Il est vrai que la famille libérale ne peut pas se targuer du résultat des négociations sur le budget. On estime que le montant des nouvelles recettes qui y ont été convenues est deux fois plus important que celui des réductions de dépenses. Guy Van Hengel, le ministre du Budget, a eu beau se gausser du travail accompli, c’est un démenti cinglant apporté aux imprécations libérales de la rentrée. Quant au ministre des Finances, Didier Reynders, il peut certes se vanter auprès de sa clientèle d’avoir obtenu une baisse conditionnelle de la TVA dans la restauration (un vrai non-sens au vu de la situation budgétaire générale), mais il a dû avaler en contrepartie une réduction des déductions pour les intérêts notionnels dans le cadre de l’impôt des sociétés. De manière générale, la récession a offert un prétexte commode pour limiter l’effort budgétaire à 1,5% du PIB (4 milliards d’euros), en ce compris le financement des mesures dites de relance, comme la baisse de la TVA dans la restauration. Faut-il rappeler qu’en 2011, à politique inchangée, le trou budgétaire s’élèvera à quelque 20 milliards d’euros et qu’il s’agira d’éviter à tout prix le retour de l’effet boule de neige de la charge d’intérêts, avec une dette publique qui s’autoalimente et qui détruit les fonctions collectives ? Le gouvernement évoque la nécessité de maintenir la confiance des citoyens en période de crise. Mais quelle est la différence entre sa politique et un conservatisme qu’on devra bientôt abandonner sous la pression des réalités budgétaires ?

Absence de vision fédérale…

On cherche en vain dans ce budget la moindre trace de la vision nouvelle dont la Belgique a pourtant besoin pour affronter simultanément les crises budgétaire, économique, écologique, économique et sociale. En matière de fiscalité, par exemple, la coalition fédérale continue de confondre l’écofiscalité avec un mécanisme classique de financement alors qu’elle doit servir à changer les comportements et disparaître à mesure que ceux-ci se modifient dans un sens écologique. Sur le plan social, on attend toujours le moindre début de réflexion sur l’enjeu des biens publics, la fonction publique continuant d’être considérée comme une simple variable d’ajustement où l’on peut impunément réduire le nombre de fonctionnaires, comme s’il y en avait de toutes les manières toujours trop.
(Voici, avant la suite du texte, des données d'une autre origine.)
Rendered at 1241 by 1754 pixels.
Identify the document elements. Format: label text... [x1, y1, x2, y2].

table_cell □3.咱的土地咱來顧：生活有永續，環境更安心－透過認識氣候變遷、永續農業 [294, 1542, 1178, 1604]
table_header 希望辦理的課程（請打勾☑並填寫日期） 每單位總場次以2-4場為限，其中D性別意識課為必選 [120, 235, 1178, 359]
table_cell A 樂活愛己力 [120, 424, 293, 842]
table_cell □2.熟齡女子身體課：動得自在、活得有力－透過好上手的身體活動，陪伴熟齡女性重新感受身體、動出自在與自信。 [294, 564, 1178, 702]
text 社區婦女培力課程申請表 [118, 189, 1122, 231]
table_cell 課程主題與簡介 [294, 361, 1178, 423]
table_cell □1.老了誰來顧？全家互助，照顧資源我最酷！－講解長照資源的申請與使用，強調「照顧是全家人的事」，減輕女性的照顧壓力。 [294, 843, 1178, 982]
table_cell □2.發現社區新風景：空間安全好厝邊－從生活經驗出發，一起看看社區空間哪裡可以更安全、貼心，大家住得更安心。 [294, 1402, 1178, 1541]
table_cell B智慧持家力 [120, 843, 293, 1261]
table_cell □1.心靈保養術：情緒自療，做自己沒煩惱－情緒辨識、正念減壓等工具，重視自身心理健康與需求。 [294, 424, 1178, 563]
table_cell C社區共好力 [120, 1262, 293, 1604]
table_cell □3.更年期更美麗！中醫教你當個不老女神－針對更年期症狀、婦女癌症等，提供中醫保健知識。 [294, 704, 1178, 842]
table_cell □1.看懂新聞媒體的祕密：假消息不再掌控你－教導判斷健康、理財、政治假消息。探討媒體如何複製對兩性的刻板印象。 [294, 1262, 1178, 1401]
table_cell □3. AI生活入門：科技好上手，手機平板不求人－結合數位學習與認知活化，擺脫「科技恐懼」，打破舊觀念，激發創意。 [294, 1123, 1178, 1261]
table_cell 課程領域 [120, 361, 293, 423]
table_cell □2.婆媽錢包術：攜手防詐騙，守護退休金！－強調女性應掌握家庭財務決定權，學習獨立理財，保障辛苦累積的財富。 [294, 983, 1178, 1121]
Quant aux recettes nouvelles escomptées auprès des banques et du secteur de l’énergie, elles fleurent bon l’ancienne Belgique et ses compromis peu glorieux avec un secteur privé aux tendances monopolistes. On reviendra dans ces colonnes plus en détail sur la remise en question de la loi de sortie du nucléaire, mais elle est bien symptomatique d’un manque d’ambition et de fermeté, en l’espèce par rapport au cynisme du groupe Suez.

… et attentisme francophone

Du côté francophone, le gouvernement consolidé de la Wallonie et de la Communauté française a lui aussi bouclé un douloureux exercice budgétaire portant à 477 millions d’euros, le total des économies et des recettes nouvelles pour 2010. Mais ici aussi on ne peut se défaire de l’impression d’un certain attentisme. Certes les efforts sont réels, mais ils sont essentiellement constitués de reports ou de suppressions d’initiatives prises par le gouvernement précédent. On ne voit pas encore de début de réflexion sur l’organisation des économies d’échelles structurelles à tirer d’une rationalisation des institutions francophones et singulièrement de son institution provinciale. Quant à l’enseignement, il échappe pour l’heure à toute remise en question de son emploi. Ses défenseurs s’en réjouiront sans doute. Mais le répit pourrait bien être de très courte durée, tant est grande la volonté flamande de remettre en question une loi de financement dans laquelle on continue — erronément — de voir l’une des causes principales du désargentement fédéral. S’il y a donc bien une urgence francophone, c’est celle d’une remise à plat concertée de l’ensemble de ses flux de recettes et de dépenses ainsi que la concoction d’un argumentaire sur les ravages des réformes fiscales menées depuis le début de la décennie au niveau fédéral.